### What to produce
Please copy each line in the records below that contains the string "Madonna".

Dataset entries:
________________________
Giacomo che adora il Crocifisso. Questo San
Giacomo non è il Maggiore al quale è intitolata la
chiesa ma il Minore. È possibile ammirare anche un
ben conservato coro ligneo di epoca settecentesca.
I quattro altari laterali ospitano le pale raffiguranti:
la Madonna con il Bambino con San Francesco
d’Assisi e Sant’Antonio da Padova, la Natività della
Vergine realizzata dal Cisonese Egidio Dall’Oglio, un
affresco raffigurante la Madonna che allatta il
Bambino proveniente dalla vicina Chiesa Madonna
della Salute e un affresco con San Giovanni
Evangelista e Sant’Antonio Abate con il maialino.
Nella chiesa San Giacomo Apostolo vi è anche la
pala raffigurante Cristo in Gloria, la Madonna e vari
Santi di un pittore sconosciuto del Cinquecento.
________________________
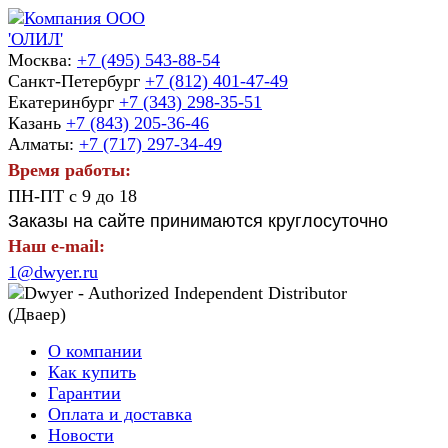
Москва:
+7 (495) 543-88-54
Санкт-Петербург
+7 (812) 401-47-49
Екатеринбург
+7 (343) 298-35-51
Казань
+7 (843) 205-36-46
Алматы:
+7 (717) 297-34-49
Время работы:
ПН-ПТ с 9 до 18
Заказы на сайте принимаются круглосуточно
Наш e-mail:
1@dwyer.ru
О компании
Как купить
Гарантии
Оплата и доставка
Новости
________________________
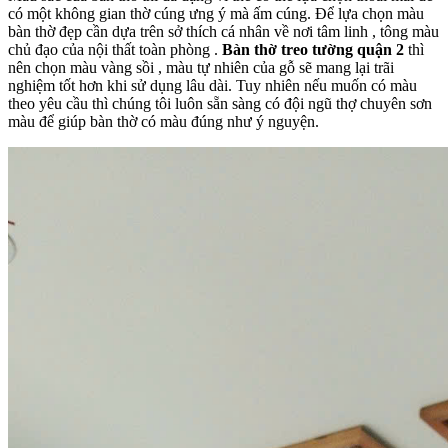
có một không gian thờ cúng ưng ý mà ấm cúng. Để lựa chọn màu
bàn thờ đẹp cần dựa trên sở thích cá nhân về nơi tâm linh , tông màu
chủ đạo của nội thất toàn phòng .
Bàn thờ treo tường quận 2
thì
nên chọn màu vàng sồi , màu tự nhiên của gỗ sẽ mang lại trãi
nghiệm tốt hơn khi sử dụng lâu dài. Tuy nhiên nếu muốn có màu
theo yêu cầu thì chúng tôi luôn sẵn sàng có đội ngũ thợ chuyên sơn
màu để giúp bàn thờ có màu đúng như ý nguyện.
________________________
### Answer space
la Madonna con il Bambino con San Francesco
affresco raffigurante la Madonna che allatta il
Bambino proveniente dalla vicina Chiesa Madonna
pala raffigurante Cristo in Gloria, la Madonna e vari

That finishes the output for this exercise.